Crédits photo : Pacific Coast News / Abaca
Ils sont remontés. La dérogation accordée au Puy du Fou pour acceuillir 9.000 spectateurs ce samedi a choqué les artistes, alors que les manifestations de plus de 5.000 personnes sont interdites jusqu'au 30 octobre. Sur les réseaux sociaux, Clara Luciani ou Slimane ont pris la parole pour faire part de leur incompréhension face à cette exception. Un choc également ressenti par Yves Bonnemel, président du Syndicat des Musiques Actuelles (SMA), qui a multiplié les lettres ouvertes au gouvernement ces dernières semaines. « Cette information nous a tous estomaqués, on est tombés de notre chaise. Mes collègues auraient bien aimé avoir la même mansuétude de la part de leurs préfets. L'année prochaine, plein de festivals qui n'ont pas eu lieu cette année n'auront pas lieu » explique-t-il à Franceinfo, ajoutant que « les structures sont en train de jouer leurs vies ».

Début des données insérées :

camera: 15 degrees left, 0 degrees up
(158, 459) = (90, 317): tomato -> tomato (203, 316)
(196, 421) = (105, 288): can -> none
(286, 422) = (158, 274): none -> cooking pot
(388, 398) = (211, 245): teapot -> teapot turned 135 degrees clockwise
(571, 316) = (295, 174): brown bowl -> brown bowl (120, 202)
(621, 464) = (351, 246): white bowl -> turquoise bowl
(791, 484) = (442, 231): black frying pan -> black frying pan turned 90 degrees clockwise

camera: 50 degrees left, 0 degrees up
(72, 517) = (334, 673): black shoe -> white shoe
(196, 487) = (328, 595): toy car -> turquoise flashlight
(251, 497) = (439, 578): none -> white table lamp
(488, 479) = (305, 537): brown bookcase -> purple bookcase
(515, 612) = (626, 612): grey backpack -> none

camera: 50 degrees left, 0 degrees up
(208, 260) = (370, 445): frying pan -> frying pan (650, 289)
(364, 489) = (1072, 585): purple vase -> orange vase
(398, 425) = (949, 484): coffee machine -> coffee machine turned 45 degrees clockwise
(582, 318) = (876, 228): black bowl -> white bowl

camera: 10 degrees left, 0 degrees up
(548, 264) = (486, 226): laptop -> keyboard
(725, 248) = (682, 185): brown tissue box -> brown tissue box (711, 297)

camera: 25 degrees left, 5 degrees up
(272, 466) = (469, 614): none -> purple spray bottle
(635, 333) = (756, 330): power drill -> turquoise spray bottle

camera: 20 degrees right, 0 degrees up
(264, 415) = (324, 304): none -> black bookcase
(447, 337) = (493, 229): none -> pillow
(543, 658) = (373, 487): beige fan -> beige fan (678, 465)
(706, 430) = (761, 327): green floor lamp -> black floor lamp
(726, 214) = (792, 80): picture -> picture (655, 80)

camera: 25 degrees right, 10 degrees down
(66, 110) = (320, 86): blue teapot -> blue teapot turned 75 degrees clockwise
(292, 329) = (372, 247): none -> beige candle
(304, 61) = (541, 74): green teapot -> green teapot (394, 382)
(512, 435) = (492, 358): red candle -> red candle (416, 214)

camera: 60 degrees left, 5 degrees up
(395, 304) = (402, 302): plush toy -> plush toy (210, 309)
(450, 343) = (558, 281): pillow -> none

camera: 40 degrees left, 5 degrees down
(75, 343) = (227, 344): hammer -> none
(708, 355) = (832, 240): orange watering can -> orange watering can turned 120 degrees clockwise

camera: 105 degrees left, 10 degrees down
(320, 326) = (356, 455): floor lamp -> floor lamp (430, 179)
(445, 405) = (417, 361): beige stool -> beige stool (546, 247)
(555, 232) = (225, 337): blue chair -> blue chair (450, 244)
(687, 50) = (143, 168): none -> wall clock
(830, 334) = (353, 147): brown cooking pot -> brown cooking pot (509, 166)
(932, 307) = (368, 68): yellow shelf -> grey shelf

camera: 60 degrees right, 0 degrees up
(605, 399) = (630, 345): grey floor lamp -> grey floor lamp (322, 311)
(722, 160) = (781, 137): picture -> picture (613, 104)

"Nous on est fermés, eux sont ouverts"
Le président du SMA ne comprend pas comment une telle dérogation a pu être accordée au Puy du Fou alors que d'autres festivals de plus petites tailles ont été annulés : « Si vous êtes déjà allés sur des sites de festivals de taille comparable vous verrez que c'est immense. Si on avait pu jouer le jeu, on aurait pu trouver des solutions. On a fait des propositions au ministère pour les salles et les festivals mais on n'a toujours pas de réponse par rapport à ces propositions sanitaires. On nous a dit qu'on aurait une réponse et celle qu'on a c'est que nous on est fermés et qu'eux sont ouverts ».
"Ne pas savoir où on va nous met en danger"
La ministre de la Culture, Roselyne Bachelot, doit d'ailleurs recevoir ce mardi certains acteurs du monde culturel afin de trouver des réponses. Mais les demandes d'Yves Bonnemel sont limpides : « On demande un règlement clair pour qu'on puisse se baser dessus pour organiser notre travail. Il nous faut du temps, trois à quatre mois en amont. Ne pas savoir où on va nous met en danger (...) On veut des réponses, savoir quand est-ce qu'on aura de la visibilité. On constate que les autres secteurs ont été écoutés et entendus. Nous on nous a beaucoup écoutés, on nous a réunis moult fois, mais on a l'impression qu'on ne comprend pas notre modèle économique et l'impact que cela va avoir sur notre activité ». Suite aux rencontres prévues ce mardi, des réponses pourraient être rapidement annoncées par le gouvernement.